Sebbene il sito di Masada sia stato identificato a metà del XIX secolo, soltanto nel 1963 sono stati effettuati scavi sistematici che - oltre ai maestosi resti delle costruzioni - hanno portato alla luce una grande quantità di manufatti, monete e alcuni scheletri, probabilmente degli zeloti suicidi. 

Masada è stata in parte ricostruita ed è diventato uno fra i più importanti siti archeologici di Israele grazie anche agli scavi compiuti a partire dagli anni '60 sotto la guida dall'archeologo Yigael Yadin. Sono stati riportati alla luce i resti dell'antica fortezza: evidenti risultano i segni dei campi militari romani, con mosaici di notevole qualità, bagni ed anche i massi di pietra lanciati dalle catapulte. Come segno dell'occupazione zelota resta solo una piccola sinagoga mentre più recente, risalente al V secolo è una basilica fatta costruire da monaci penitenziali.  
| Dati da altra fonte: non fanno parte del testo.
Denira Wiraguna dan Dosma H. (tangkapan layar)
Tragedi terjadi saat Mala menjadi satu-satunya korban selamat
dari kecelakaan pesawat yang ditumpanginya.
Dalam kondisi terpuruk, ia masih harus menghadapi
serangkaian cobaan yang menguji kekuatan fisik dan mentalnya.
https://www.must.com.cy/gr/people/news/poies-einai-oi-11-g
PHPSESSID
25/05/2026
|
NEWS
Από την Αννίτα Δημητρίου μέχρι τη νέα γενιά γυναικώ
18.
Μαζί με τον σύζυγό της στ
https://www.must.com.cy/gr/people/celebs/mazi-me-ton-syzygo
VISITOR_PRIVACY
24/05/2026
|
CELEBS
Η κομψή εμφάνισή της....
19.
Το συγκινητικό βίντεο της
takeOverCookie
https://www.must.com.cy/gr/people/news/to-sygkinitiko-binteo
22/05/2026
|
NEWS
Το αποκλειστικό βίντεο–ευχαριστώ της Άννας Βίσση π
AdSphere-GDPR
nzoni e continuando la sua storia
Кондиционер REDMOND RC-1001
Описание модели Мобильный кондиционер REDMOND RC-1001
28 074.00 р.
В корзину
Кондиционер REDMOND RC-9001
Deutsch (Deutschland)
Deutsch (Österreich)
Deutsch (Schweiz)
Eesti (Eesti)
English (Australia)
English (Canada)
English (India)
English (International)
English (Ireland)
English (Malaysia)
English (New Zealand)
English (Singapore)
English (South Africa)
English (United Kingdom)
Essendo stato l’ultimo focolaio di resistenza contro i Romani, nel XX secolo Masada è divenuta un simbolo e addirittura un mito del patriottismo giudaico, in conseguenza di almeno tre fattori. I primi due sono il sorgere del movimento sionista e la costituzione del nuovo stato ebraico, e il terzo è lo scavo archeologico condotto negli anni ’60 dal grande archeologo israeliano Yigael Yadin. Egli, infatti, ha sottratto alla polvere dei secoli tutto lo scenario degli eventi e facendolo conoscere a tutti attraverso memorabili pubblicazioni anche divulgative. Tra l’altro, a Masada vengono periodicamente allestiti spettacoli di “suoni e luci”, in chiave ovviamente di ardente patriottismo.